Guarantor and guarantor
By means of a promissory note a person unconditionally undertakes to pay to another person a specified sum of money, at a specified place, on a specified date, plus interest or otherwise.
A promissory note must meet the requirements set forth in the General Law of Credit Instruments and Operations, these requirements are: the mention of being a promissory note, the unconditional promise to pay a determined sum of money, the name of the person to whom the payment is to be made, the time and place of payment, the date and place where the document is subscribed, and the signature of the subscriber or of the person who signs at his request or on his behalf.
The promissory note is a credit instrument containing an unconditional promise to pay a specific sum of money made by a person called the subscriber to another person called the beneficiary or holder.
The mention that the document is a promissory note is one of the formal, indispensable and existential requirements of the promissory note, since without this element it would be difficult to distinguish it from other documents or negotiable instruments and to determine the legal effects of the document.
What is a guarantor
A guarantor is a guarantee of payment. Guarantors are usually required by banks when granting a loan or credit. The guarantor is the person who takes charge of the debt in case the borrower (person to whom the loan is granted) is unable to make the payment.
The figure of the guarantor that appears with much assiduity in financial terms, is a term that is very linked with the contracts of loans and mortgages, and even in some cases it is also linked with the contracts of rent of real estate. You may find yourself in one of these cases, so we recommend that you continue reading this article.
As you can see, this is a broader definition of the universe of collateral. Putting it in other words, we can say that the guarantor is a type of personal guarantee. In this sense, a third party undertakes to assume the debt owed by another person to a specific lender. In the event that the debtor does not meet its financial obligation to the lender, the guarantor will be responsible for the non-payment.
Guarantees on loans are usually joint and several, which means that the guarantor assumes the same obligations as the holder of the loan in the event of default. In fact, being joint and several in a guarantee means that we cannot require the bank to claim the debt holder before claiming from us.
In case of non-payment of the holder of the loan, if the guarantor cannot pay either, he/she will also be included in the list of defaulters (RAI, ASNEF), and if the non-payment is prolonged over time, the guarantor may be seized.
The guarantor can be a partial guarantor; that is to say, the bank can accept to guarantee, for example, what exceeds 80% of the appraised value. Let’s take an example: my brother buys a 100,000 € apartment and he is granted a mortgage of the same amount in exchange for a partial guarantee from me. In this case, this guarantee is for €20,000 (i.e. 20% of the €100,000); as soon as the holder of the loan owes less than 80%, the guarantor will disappear.

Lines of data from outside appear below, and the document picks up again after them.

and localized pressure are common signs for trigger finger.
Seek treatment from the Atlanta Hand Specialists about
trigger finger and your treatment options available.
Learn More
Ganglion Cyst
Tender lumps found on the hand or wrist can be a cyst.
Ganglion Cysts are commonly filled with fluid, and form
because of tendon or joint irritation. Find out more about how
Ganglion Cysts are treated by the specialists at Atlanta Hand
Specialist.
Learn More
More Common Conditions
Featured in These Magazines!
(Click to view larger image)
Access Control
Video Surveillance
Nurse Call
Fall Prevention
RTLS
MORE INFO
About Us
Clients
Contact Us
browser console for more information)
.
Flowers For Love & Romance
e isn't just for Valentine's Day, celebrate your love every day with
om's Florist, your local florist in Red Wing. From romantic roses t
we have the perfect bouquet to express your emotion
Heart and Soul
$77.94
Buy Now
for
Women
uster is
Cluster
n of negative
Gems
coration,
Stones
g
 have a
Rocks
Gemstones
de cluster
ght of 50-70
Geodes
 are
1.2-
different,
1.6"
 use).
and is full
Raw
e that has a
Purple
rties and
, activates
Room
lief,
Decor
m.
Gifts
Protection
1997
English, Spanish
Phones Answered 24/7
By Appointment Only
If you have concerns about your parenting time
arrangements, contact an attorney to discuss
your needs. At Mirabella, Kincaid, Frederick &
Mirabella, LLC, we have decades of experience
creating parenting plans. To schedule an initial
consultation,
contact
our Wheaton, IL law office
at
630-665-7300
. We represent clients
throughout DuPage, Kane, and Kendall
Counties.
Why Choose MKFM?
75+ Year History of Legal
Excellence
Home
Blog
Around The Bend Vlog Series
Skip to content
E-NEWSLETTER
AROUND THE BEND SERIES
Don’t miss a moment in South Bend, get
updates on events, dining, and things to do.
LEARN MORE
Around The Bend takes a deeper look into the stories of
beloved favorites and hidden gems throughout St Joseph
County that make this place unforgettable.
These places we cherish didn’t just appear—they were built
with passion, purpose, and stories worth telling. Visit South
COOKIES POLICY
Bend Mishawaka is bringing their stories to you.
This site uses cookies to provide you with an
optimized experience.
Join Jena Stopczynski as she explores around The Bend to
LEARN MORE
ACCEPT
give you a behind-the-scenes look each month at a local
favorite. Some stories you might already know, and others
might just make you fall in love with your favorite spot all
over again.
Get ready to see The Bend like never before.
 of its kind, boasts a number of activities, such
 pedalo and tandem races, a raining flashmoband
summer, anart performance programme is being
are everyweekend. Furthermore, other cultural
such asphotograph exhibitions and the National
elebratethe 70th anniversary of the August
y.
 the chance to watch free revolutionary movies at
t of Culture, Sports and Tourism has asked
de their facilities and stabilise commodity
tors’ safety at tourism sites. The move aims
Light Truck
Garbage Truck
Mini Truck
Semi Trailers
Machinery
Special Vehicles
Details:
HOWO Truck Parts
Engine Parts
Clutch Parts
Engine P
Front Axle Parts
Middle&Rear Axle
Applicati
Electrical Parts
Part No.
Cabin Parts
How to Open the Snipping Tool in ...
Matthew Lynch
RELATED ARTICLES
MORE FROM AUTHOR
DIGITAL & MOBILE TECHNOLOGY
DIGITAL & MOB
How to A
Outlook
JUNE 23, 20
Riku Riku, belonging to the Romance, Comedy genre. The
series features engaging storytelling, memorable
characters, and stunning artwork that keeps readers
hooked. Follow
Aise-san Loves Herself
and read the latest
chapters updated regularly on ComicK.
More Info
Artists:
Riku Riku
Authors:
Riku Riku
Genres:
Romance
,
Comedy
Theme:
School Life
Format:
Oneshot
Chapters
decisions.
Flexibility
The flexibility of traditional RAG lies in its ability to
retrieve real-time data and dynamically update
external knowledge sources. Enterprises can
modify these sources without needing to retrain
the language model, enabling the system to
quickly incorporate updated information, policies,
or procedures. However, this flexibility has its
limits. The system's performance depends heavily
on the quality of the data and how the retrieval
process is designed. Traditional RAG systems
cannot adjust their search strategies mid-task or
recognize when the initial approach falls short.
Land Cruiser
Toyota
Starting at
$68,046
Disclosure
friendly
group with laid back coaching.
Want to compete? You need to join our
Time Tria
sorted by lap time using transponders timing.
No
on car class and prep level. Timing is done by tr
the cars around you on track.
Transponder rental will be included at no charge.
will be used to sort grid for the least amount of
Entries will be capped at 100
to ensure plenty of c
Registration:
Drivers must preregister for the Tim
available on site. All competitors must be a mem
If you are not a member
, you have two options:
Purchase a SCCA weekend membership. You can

Obligations of the guarantor
A bank guarantee is a guarantee operation whereby the guarantor (bank) undertakes to respond for the fulfillment of an obligation of the guaranteed party (usually a client) before a third party (beneficiary), in the event that the guaranteed party fails to do so. Guaranteed obligations often consist of the payment of a certain amount of money, although guarantees may be issued to secure other obligations (successful completion of a project, supply of a material, participation in tenders and bids).
For the bank, a guarantee implies a risk, like a loan. The difference with the latter is that the guarantee does not imply an immediate disbursement of money by the bank in favor of the beneficiary of the guarantee, but it may do so in the future, if the beneficiary executes it, i.e., demands performance. At that moment the bank, which has complied with the beneficiary of the guarantee, will require the client to reimburse the said amount.
Therefore, the bank in these operations undertakes to fulfill, if the client (guaranteed) does not do so, the obligation it has contracted with the beneficiary. The payment of the obligation guaranteed may or may not be of a financial nature.